Vu les pièces versées en cause et notamment les décisions entreprises;

Ouï le juge-rapporteur en son rapport, ainsi que Maître Georges WEILAND, en remplacement de Maître Pascale PETOUD et Monsieur le délégué du Gouvernement Gilles ROTH en leurs plaidoiries respectives à l’audience publique du 16 septembre 2002.

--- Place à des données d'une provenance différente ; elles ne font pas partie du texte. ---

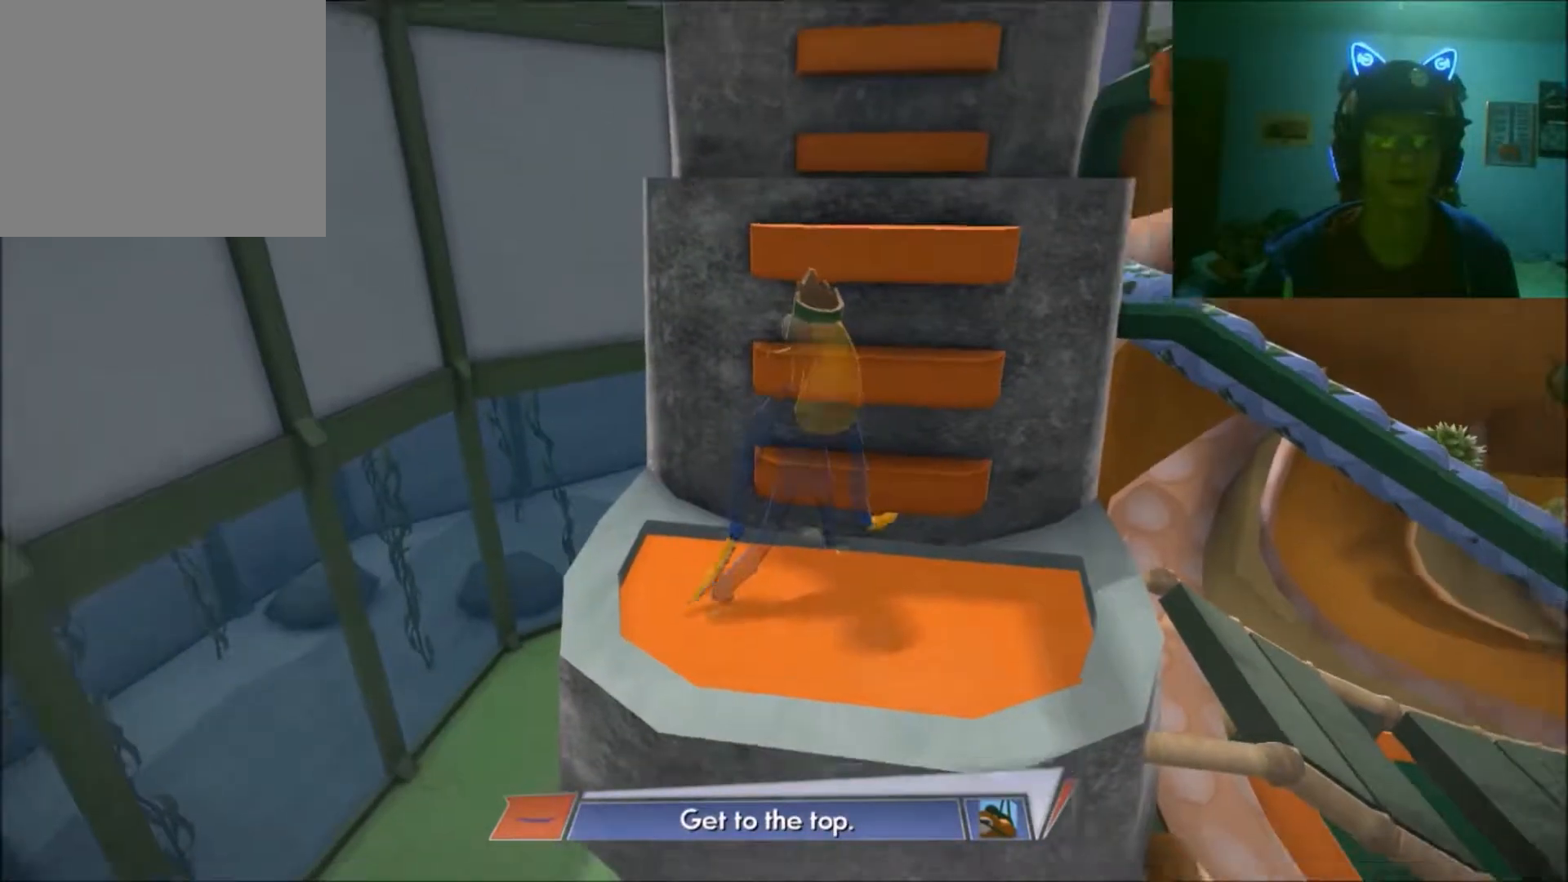
{"buttons": [], "left_stick": "center", "right_stick": "center", "events": [[67, "left_stick", "up-right"], [283, "left_stick", "center"]]}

----------------------------------------------------------------------------------------------------------------

Le 13 octobre 1998, Monsieur …, préqualifié, introduisit auprès du service compétent du ministère de la Justice une demande en reconnaissance du statut de réfugié politique au sens de la Convention de Genève du 28 juillet 1951, relative au statut des réfugiés, approuvée par une loi du 20 mai 1953, et du Protocole relatif au statut des réfugiés, fait à New-York, le 31 janvier 1967, approuvé par règlement grand-ducal du 6 janvier 1971, l’ensemble de ces dispositions étant ci-après dénommé « la Convention de Genève ».

En date du même jour, Monsieur … fut entendu par un agent du service de police judiciaire, section police des étrangers et des jeux, de la gendarmerie grand-ducale, sur son identité et sur l’itinéraire suivi pour venir au Luxembourg.

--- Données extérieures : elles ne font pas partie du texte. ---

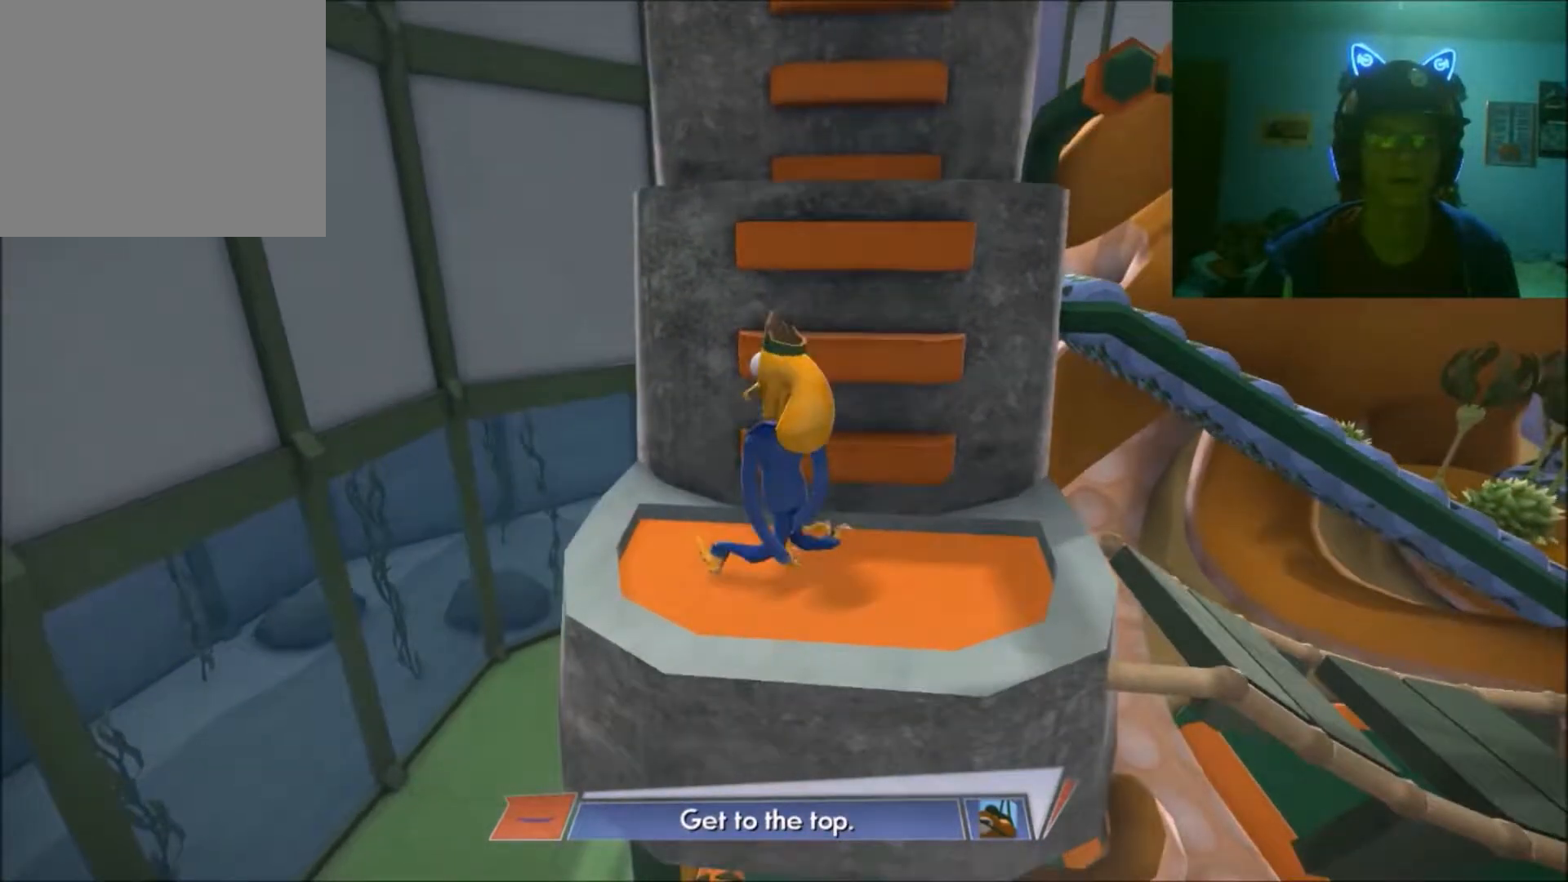
{"buttons": [], "left_stick": "center", "right_stick": "up", "events": [[367, "right_stick", "up"]]}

Monsieur … fut entendu en date du 31 mars 2000 par un agent du ministère de la Justice sur les motifs à la base de sa demande d’asile.

Le ministre de la Justice informa Monsieur … par décision du 15 octobre 2001, notifiée par courrier recommandé du 3 janvier 2002, de ce que sa demande avait été rejetée comme n’étant pas fondée au motif que ses dires refléteraient davantage un sentiment général d’insécurité qu’une véritable crainte de persécution susceptible de rendre sa vie intolérable dans son pays d’origine, de sorte qu’une crainte justifiée de persécution en raison de ses opinions politiques, de sa race, de sa religion, de sa nationalité ou de son appartenance à un groupe social ne serait pas établie dans son chef.

Le recours gracieux formé par courrier de son mandataire du 6 février 2002 ayant été rencontré par une décision confirmative du ministre du 26 février 2002, Monsieur … a fait introduire un recours en réformation à l’encontre des décisions ministérielles initiale du 15 octobre 2001 et confirmative du 26 février 2002 par requête déposée le 22 mars 2002.

L’article 12 de la loi modifiée du 3 avril 1996 portant création 1. d’une procédure relative à l’examen d’une demande d’asile, 2. d’un régime de protection temporaire, instaurant un recours au fond en matière de demandes d’asile déclarées non fondées, le tribunal est compétent pour connaître du recours en réformation qui est recevable pour avoir été introduit dans les formes et délai de la loi.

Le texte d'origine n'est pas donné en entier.